-- Document excerpt --
--*--

Analysis: Medicare Advantage plans more likely to deny inpatient claims

The number of inpatient claims denied by payers is on the rise, with Medicare Advantage (MA) plans rejecting more claims than any other type of coverage, according to a new analysis.

Analysts at Crowe LLP, a global public accounting, consulting and technology firm, dug into claims data from 1,700 hospitals that use its Revenue Cycle Analytics tool and found that while traditional Medicare is one of the most straightforward payer categories for determining the appropriate level of care, MA plans use more restrictive methodology common in commercial plans.

Across all types of payers, the inpatient claim denial rate ticked up in 2022, representing 4.2% of billed inpatient dollars. That is an increase of 18.5% compared to 2021. Through November 2022, MA plans specifically denied 5.8% of inpatient claims based on level-of-care restrictions, compared to 3.7% for all other payer categories.

“Given the immense popularity of these plans, healthcare providers will have to adjust their clinical operations and should ensure their revenue cycle and care management teams are in alignment on which denied claims should be prioritized when managing appeals," Colleen Hall, managing principal of the healthcare group at Crowe, said in a release.

Providers were also more likely to write off reimbursements from MA plans, according to the analysis. When the researchers isolated the MA population, they found that providers wrote off 8.5% of inpatient revenue through November, compared to 4.7% in 2021.

Through November 2022, providers wrote off 5.9% of their inpatient revenue as unable to be collected, up 64% from 3.6% of inpatient revenue in 2021.

The Crowe team recommends that providers looking to buck this trend home in on preventive care and track data on which payers are responsible for the most claims denials with the goal of working with them to resolve these challenges. Keeping patients in the loop so they're aware of the status of their medical bills is also crucial, the analysts said in the report.

“One step that providers can take to try to prevent these reimbursement issues is to implement a physician adviser program to verify patient status and allow for peer-to-peer reviews to be completed when payors offer them,” said Hall. “This could help alleviate the administrative burden placed on them to defend the level of care, so hospitals can allocate more of their resources to caring for their patients.”

--*--

-- Records supplied --
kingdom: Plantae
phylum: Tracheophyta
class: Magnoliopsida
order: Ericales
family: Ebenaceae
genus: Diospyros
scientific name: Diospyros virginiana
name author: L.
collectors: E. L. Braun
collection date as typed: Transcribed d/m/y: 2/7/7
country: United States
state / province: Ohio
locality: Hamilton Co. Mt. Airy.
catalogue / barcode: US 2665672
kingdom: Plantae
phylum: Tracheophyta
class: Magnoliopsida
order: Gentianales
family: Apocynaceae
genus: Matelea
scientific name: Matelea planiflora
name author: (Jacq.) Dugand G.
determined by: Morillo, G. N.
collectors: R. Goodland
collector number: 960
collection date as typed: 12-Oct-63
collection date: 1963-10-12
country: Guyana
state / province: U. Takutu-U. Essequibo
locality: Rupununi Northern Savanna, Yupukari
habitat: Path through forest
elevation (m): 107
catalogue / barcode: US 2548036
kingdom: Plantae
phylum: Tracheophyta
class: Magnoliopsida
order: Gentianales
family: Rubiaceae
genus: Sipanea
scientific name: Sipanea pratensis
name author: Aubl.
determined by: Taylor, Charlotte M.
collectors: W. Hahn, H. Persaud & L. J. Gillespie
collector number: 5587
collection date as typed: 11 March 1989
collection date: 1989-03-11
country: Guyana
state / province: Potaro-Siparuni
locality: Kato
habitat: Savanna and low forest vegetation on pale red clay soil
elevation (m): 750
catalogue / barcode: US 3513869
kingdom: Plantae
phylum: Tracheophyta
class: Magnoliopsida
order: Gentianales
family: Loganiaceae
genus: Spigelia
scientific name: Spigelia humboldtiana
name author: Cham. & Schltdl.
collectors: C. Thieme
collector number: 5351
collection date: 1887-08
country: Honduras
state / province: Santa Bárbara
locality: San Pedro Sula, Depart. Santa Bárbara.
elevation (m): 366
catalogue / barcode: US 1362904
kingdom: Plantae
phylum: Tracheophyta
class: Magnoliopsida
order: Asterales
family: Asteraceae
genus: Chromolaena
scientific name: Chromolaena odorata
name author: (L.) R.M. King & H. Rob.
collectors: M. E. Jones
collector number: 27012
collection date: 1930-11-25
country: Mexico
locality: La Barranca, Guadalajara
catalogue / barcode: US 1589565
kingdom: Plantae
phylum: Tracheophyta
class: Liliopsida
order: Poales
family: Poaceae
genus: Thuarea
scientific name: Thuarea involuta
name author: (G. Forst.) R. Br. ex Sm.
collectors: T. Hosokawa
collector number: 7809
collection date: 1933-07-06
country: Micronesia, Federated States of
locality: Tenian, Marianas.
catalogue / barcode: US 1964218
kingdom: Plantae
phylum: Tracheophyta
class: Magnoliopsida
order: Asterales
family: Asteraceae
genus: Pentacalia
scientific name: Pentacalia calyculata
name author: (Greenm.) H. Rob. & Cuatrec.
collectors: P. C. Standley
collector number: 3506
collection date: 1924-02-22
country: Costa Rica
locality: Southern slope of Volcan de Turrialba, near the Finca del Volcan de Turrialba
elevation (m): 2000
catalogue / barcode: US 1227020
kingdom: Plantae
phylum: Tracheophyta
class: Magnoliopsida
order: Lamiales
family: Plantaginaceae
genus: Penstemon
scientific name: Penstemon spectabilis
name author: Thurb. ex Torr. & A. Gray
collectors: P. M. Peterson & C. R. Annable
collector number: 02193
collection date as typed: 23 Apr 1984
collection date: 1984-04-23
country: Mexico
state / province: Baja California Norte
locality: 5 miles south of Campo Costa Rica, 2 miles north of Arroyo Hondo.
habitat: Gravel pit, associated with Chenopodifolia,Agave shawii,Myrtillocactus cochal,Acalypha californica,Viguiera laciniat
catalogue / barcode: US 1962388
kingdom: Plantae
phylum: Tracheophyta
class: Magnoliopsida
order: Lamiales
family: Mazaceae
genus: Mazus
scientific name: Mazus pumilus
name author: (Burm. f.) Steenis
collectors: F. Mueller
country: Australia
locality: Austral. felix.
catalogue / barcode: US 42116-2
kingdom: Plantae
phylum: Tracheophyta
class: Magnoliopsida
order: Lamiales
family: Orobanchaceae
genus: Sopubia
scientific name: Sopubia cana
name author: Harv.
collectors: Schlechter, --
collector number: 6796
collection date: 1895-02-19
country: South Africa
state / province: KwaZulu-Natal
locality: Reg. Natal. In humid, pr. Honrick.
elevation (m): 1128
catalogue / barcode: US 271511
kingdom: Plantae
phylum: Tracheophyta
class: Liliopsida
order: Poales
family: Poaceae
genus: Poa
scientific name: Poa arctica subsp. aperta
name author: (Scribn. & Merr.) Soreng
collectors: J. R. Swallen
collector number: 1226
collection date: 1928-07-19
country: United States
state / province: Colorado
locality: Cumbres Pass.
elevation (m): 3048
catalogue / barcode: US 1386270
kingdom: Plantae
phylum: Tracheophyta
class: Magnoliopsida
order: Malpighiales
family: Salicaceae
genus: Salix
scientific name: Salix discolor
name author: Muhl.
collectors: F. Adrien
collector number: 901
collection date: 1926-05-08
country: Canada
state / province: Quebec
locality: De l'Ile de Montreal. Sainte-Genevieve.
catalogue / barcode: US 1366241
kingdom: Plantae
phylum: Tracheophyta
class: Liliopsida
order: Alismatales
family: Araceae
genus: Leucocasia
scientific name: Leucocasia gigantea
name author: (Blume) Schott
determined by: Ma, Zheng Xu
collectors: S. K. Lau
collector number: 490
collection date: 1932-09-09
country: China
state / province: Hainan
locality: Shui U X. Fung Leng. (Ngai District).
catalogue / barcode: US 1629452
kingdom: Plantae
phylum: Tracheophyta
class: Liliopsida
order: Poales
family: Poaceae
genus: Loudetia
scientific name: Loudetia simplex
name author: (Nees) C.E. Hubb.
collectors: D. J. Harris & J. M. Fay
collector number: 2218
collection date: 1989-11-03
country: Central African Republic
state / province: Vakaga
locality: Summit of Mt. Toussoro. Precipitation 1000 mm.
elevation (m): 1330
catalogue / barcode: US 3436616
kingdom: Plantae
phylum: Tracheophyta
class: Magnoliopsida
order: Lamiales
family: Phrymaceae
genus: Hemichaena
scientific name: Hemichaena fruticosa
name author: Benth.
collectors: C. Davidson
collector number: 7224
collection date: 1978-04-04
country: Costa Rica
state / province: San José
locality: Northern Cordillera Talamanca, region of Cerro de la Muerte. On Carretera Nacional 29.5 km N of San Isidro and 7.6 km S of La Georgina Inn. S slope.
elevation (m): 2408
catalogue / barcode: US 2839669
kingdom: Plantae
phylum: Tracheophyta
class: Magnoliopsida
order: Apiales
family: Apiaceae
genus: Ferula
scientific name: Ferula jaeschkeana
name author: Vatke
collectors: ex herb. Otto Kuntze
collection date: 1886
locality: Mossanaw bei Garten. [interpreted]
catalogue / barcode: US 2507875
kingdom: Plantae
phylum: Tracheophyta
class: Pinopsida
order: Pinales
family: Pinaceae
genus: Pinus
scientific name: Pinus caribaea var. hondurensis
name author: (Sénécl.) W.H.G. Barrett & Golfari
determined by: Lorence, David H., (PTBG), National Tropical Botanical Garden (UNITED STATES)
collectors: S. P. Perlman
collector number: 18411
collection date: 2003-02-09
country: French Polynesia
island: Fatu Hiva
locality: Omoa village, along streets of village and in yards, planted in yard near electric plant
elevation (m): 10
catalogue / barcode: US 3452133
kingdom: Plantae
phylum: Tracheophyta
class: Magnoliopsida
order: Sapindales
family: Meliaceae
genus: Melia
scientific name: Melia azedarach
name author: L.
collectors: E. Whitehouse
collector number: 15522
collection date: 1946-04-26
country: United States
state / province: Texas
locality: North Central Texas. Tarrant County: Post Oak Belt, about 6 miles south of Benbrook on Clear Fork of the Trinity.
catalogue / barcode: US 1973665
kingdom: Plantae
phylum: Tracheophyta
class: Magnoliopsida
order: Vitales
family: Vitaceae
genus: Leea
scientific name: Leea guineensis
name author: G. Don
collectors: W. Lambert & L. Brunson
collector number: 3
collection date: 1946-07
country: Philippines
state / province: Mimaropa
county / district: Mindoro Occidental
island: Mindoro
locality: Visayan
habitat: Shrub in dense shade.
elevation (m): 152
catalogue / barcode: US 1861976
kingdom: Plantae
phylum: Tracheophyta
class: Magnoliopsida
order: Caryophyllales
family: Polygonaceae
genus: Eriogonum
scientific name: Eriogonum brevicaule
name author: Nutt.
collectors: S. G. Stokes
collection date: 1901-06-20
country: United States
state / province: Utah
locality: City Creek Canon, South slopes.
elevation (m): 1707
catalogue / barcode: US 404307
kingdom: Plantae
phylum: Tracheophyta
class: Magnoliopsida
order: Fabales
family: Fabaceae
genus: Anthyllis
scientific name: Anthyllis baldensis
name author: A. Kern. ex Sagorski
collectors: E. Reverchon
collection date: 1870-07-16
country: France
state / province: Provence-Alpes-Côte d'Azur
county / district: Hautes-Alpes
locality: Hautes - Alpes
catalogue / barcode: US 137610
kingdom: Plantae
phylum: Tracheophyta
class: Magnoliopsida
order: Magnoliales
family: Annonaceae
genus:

--*--

-- Exercise instructions --
List every percentage figure that the article on Medicare Advantage claim denials gives about inpatient claim denials, with what each one measures. The records play no part in the tasks that follow.

-- Answer to this exercise --
- 4.2%: the 2022 inpatient claim denial rate across all payer types, as a share of billed inpatient dollars
- 18.5%: the increase in that denial rate compared to 2021
- 5.8%: the share of inpatient claims MA plans denied through November 2022 based on level-of-care restrictions
- 3.7%: the comparable share for all other payer categories